• WHAT YOU SHOULD DO
Edit the text of the items below by replacing "FOLLOW US" with "CONNECT WITH US" and keeping every other line as it is. Leave the pictures out of your answer.

Dataset entries
=== Begin Enclosure ===

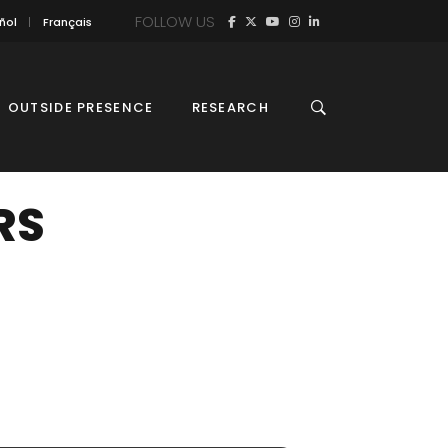
FOLLOW US
ñol
Français
OUTSIDE PRESENCE
RESEARCH
RS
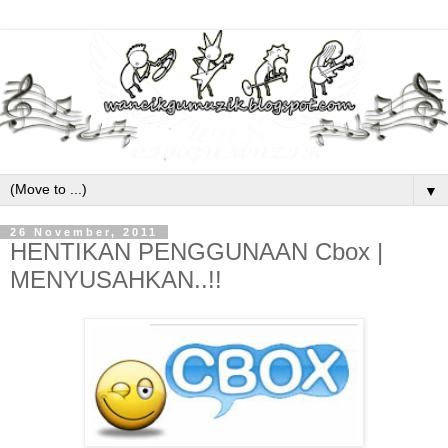
▼
26 November, 2011
HENTIKAN PENGGUNAAN Cbox |
MENYUSAHKAN..!!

=== End Enclosure ===

• ANSWER FOR THIS EXERCISE
CONNECT WITH US
ñol
Français
OUTSIDE PRESENCE
RESEARCH
RS
▼
26 November, 2011
HENTIKAN PENGGUNAAN Cbox |
MENYUSAHKAN..!!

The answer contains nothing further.